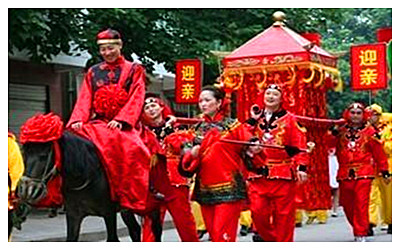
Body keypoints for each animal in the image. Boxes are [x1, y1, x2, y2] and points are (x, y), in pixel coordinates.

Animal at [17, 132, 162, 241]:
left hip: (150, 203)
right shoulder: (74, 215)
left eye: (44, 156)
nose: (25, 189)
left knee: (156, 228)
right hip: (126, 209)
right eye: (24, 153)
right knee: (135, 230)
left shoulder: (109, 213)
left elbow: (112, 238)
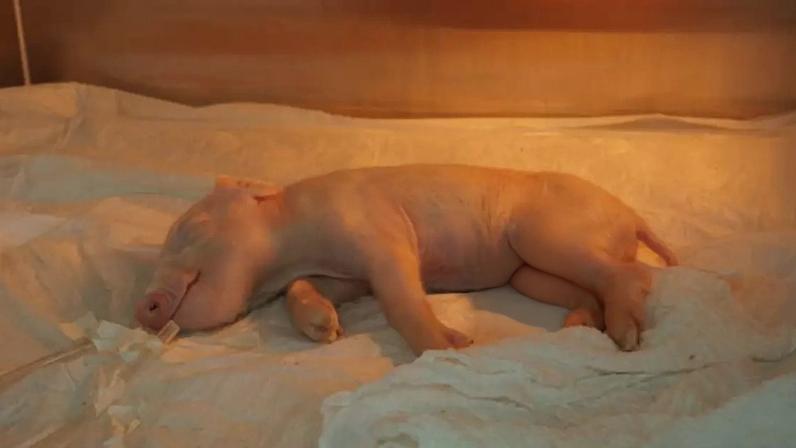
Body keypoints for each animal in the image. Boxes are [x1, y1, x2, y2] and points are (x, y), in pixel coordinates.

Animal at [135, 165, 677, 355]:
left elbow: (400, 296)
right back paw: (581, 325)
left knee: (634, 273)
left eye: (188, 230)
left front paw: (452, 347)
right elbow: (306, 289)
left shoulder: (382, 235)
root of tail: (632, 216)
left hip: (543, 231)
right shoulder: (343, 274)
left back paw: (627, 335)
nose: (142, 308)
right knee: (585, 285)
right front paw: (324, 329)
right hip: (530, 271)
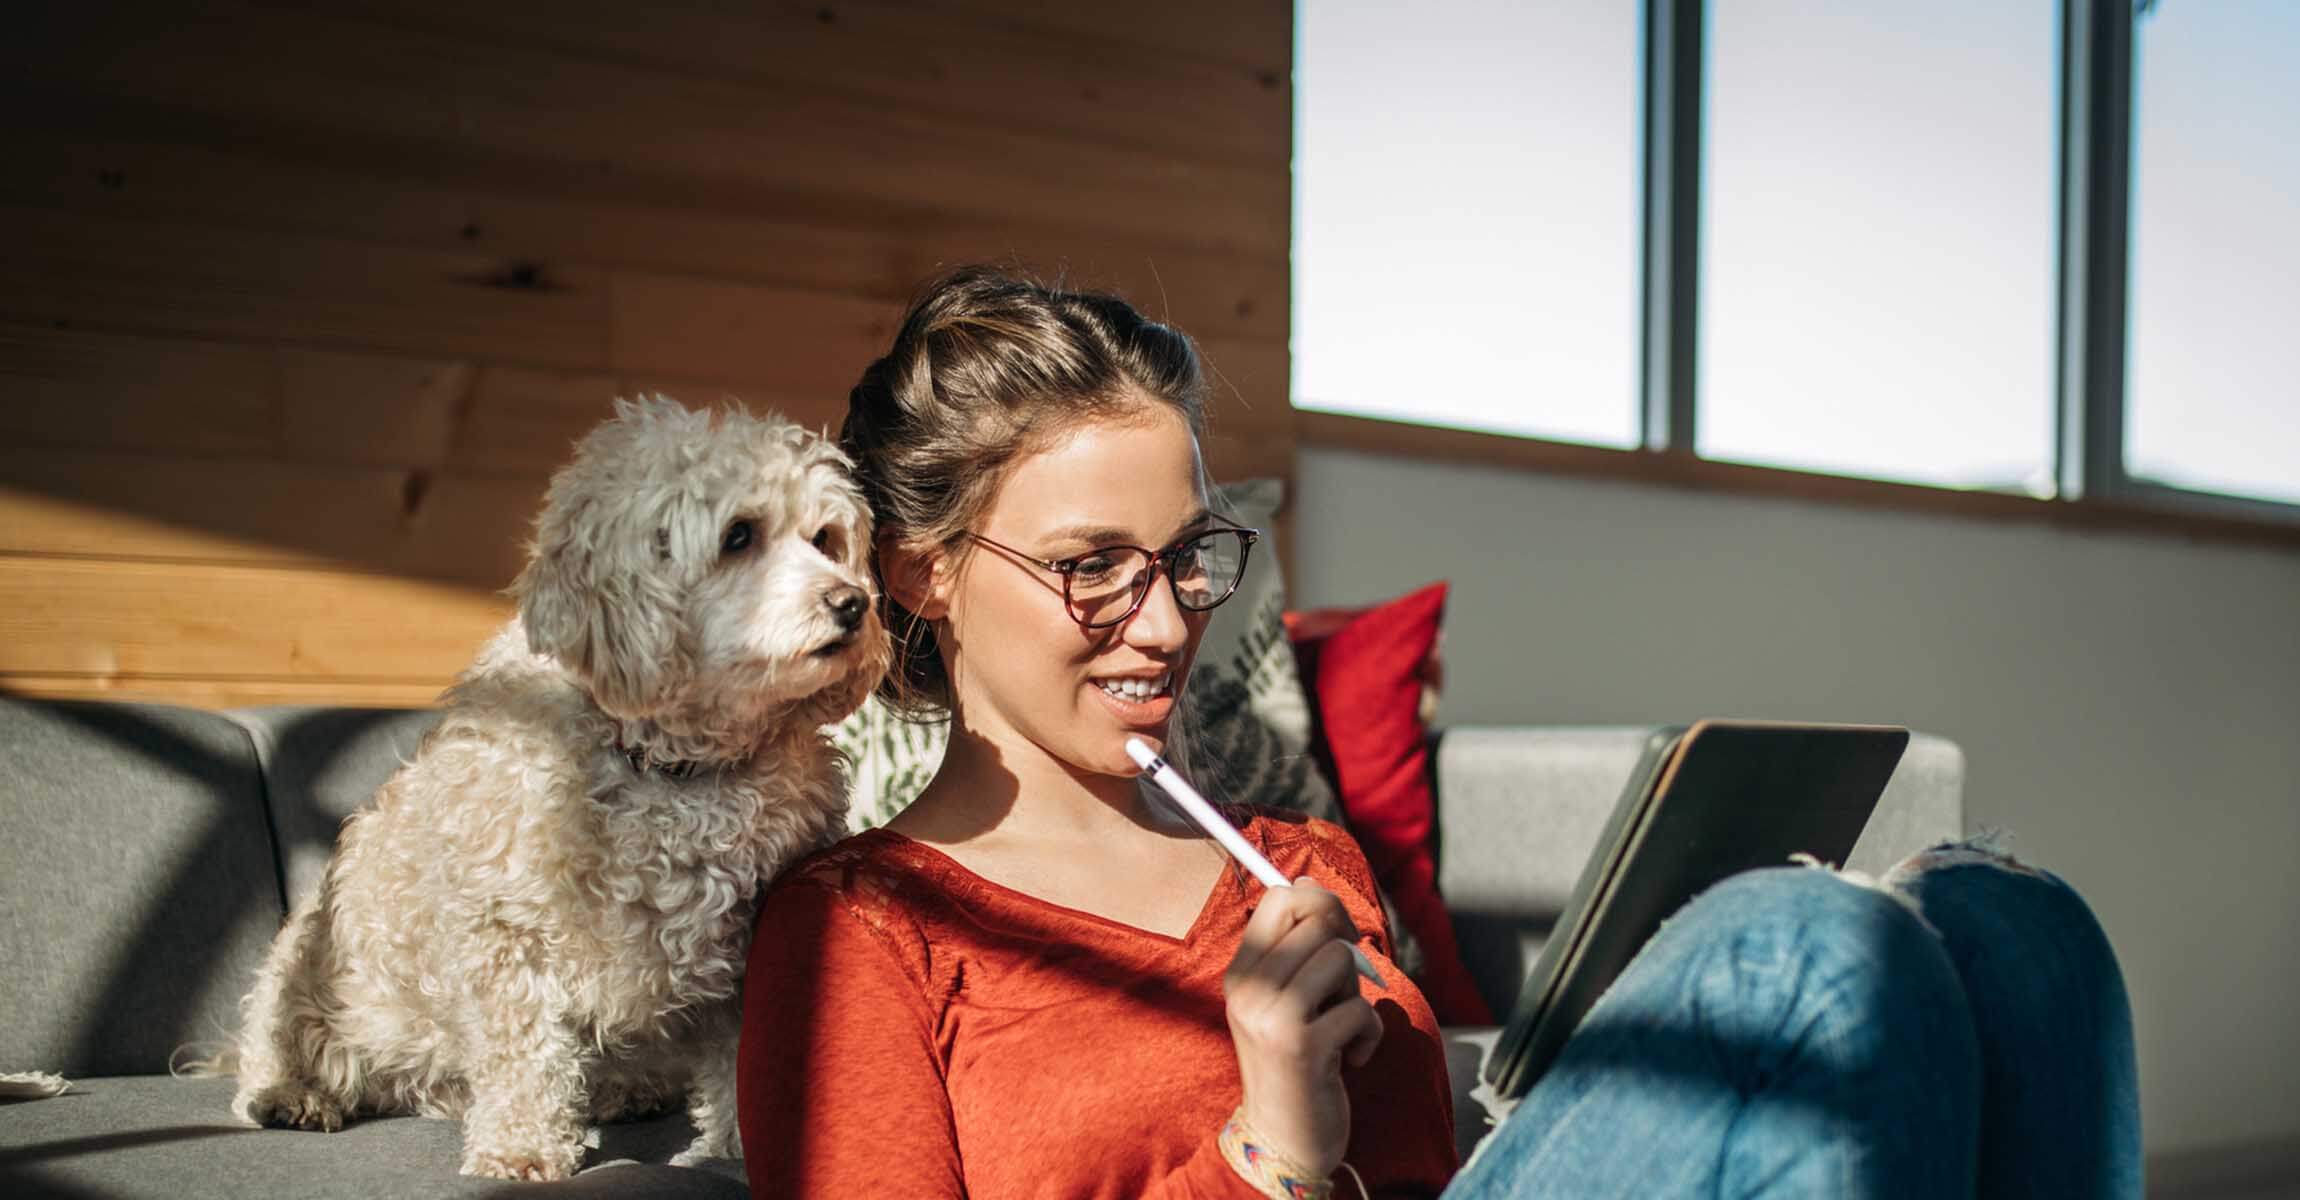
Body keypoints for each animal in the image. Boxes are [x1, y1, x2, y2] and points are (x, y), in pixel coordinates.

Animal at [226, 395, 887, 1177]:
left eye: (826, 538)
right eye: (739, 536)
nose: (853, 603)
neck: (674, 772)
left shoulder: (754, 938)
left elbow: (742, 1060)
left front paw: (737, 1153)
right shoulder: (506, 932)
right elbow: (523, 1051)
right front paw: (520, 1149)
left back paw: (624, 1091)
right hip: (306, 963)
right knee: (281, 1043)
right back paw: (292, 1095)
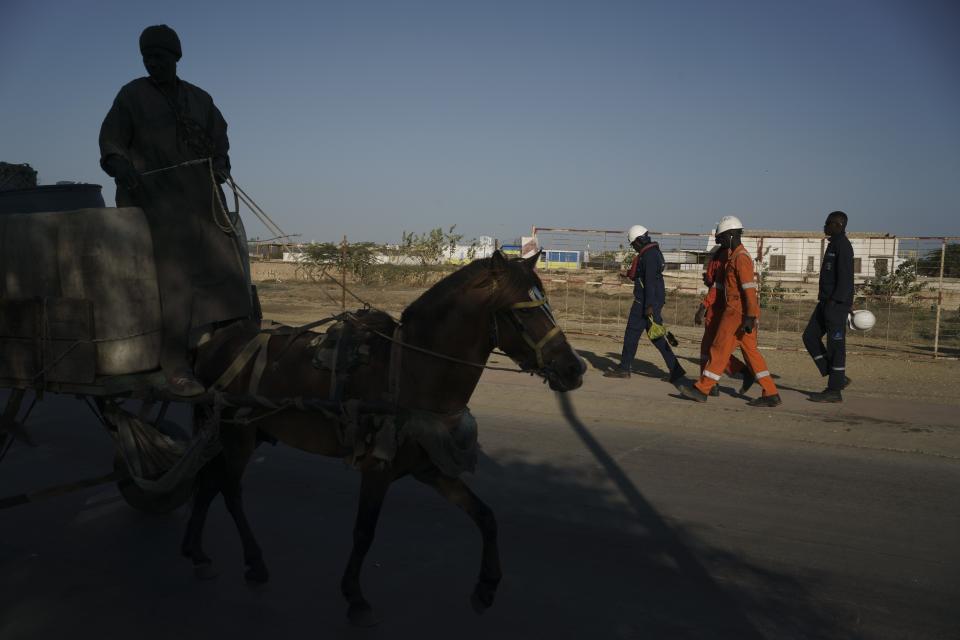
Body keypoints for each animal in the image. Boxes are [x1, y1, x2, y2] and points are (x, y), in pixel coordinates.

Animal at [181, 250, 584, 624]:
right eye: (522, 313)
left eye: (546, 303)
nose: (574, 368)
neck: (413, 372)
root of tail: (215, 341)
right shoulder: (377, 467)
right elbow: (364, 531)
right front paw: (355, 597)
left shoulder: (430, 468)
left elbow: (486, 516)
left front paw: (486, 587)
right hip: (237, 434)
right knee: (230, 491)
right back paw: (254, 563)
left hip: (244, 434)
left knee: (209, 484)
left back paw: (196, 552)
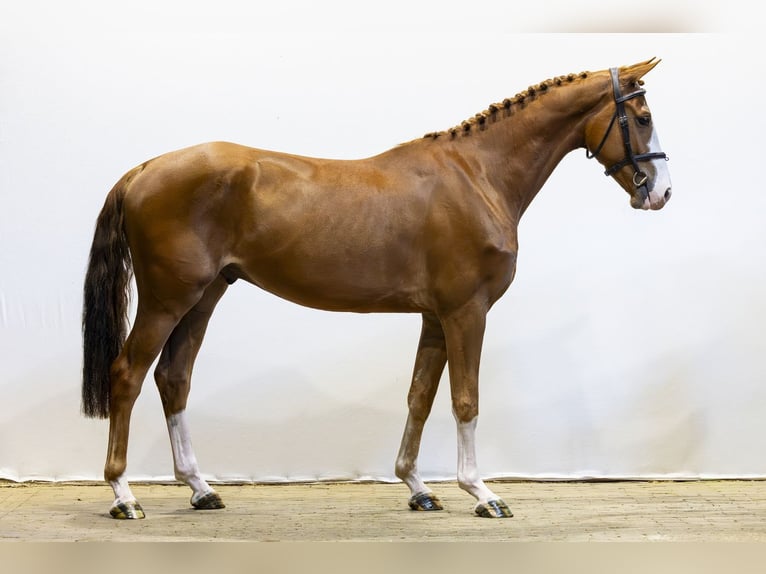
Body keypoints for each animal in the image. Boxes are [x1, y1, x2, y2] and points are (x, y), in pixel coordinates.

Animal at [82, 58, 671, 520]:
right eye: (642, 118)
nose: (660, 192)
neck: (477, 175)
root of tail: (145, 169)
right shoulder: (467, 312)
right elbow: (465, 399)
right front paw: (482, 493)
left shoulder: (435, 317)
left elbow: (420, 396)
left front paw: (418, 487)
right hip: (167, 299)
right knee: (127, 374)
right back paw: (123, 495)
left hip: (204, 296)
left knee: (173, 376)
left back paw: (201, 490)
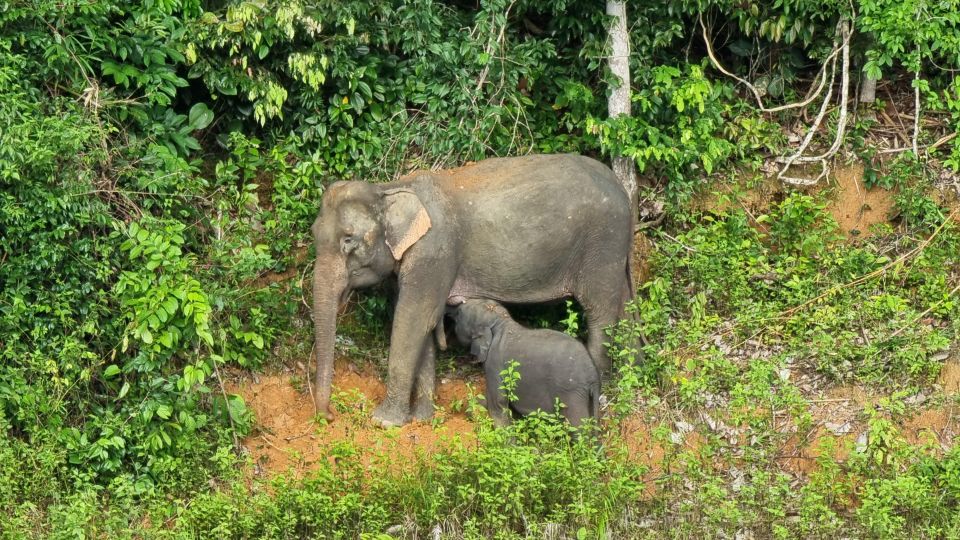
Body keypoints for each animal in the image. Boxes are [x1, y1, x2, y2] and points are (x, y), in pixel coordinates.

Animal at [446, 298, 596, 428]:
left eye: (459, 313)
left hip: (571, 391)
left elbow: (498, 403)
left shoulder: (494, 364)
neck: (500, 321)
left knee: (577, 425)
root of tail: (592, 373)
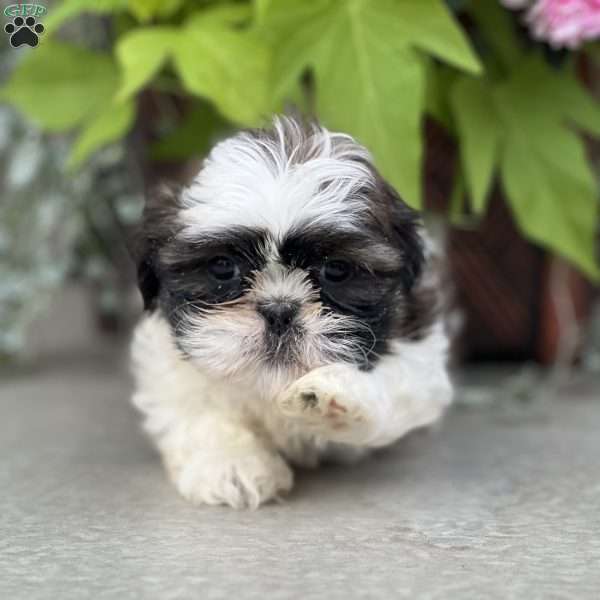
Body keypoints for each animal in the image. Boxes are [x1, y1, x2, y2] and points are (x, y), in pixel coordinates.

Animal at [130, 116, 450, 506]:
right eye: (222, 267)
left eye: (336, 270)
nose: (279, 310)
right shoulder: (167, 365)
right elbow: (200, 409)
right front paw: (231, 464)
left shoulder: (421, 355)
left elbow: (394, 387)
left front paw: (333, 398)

..............................

• _What this task involves_
Output the listing above exactly as it stands; no picture should appear.

• _Result for this exercise_
Body keypoints for each animal in the image. Boxes are [x1, y1, x2, y2] and points are (x, y), in pixel coordinates.

Animal at [17, 132, 162, 241]:
left hip: (150, 203)
right shoulder: (74, 215)
left eye: (44, 156)
nose: (25, 189)
left knee: (156, 228)
right hip: (126, 209)
right eye: (24, 153)
right knee: (135, 230)
left shoulder: (109, 213)
left elbow: (112, 238)
Body keypoints for each animal in the image. Boxes are [x1, y1, x2, y2] and points are (x, y), in pixel coordinates.

Animal at [135, 165, 677, 355]:
left elbow: (400, 296)
right back paw: (581, 325)
left knee: (634, 273)
left eye: (188, 230)
left front paw: (452, 347)
right elbow: (306, 289)
left shoulder: (382, 235)
root of tail: (632, 216)
left hip: (543, 231)
right shoulder: (343, 274)
left back paw: (627, 335)
nose: (142, 308)
right knee: (585, 285)
right front paw: (324, 329)
right hip: (530, 271)
Body keypoints for each animal in the image. Boxes are [x1, y1, x2, y2] and points are (x, y), in pixel coordinates.

Animal at [226, 395, 887, 1177]:
left eye: (826, 538)
right eye: (739, 536)
nose: (853, 603)
neck: (674, 772)
left shoulder: (754, 938)
left elbow: (742, 1060)
left front paw: (737, 1153)
right shoulder: (506, 932)
right elbow: (523, 1051)
right front paw: (520, 1149)
left back paw: (624, 1091)
right hip: (306, 963)
right knee: (281, 1043)
right back paw: (292, 1095)
Body keypoints for each animal in the image. Boxes are [x1, y1, x2, y2] and points are (x, y), in pixel coordinates.

Animal at [181, 250, 584, 624]:
right eye: (522, 313)
left eye: (546, 303)
nose: (574, 368)
neck: (413, 372)
root of tail: (215, 341)
right shoulder: (377, 467)
right elbow: (364, 531)
right front paw: (355, 597)
left shoulder: (430, 468)
left elbow: (486, 516)
left front paw: (486, 587)
right hip: (237, 434)
right knee: (230, 491)
right back paw: (254, 563)
left hip: (244, 434)
left knee: (209, 484)
left back paw: (196, 552)
Body keypoints for each animal in the image. Boxes are [x1, y1, x2, y2] and points are (x, y), in pixel coordinates.

Animal at [82, 58, 671, 520]:
right eye: (642, 118)
nose: (660, 192)
neck: (477, 175)
root of tail: (145, 169)
right shoulder: (467, 312)
right elbow: (465, 399)
right front paw: (482, 493)
left shoulder: (435, 317)
left elbow: (420, 396)
left front paw: (418, 487)
right hip: (167, 299)
right knee: (127, 374)
right back paw: (123, 495)
left hip: (204, 296)
left knee: (173, 376)
left back paw: (201, 490)
Body keypoints for each animal in the image. Boxes are [x1, y1, x2, y2] and points are (x, y), in pixel coordinates.

Animal at [446, 298, 596, 428]:
left eye: (459, 313)
left hip: (571, 391)
left elbow: (498, 403)
left shoulder: (494, 364)
neck: (500, 321)
left knee: (577, 425)
root of tail: (592, 373)
Body keypoints for each animal in the image. Boxes are [x1, y1, x2, y2] and points are (x, y), in pixel coordinates.

Animal at [130, 116, 450, 506]:
right eye: (222, 267)
left eye: (336, 270)
nose: (279, 310)
right shoulder: (167, 365)
right elbow: (200, 409)
right front paw: (231, 464)
left shoulder: (421, 355)
left elbow: (394, 387)
left front paw: (333, 398)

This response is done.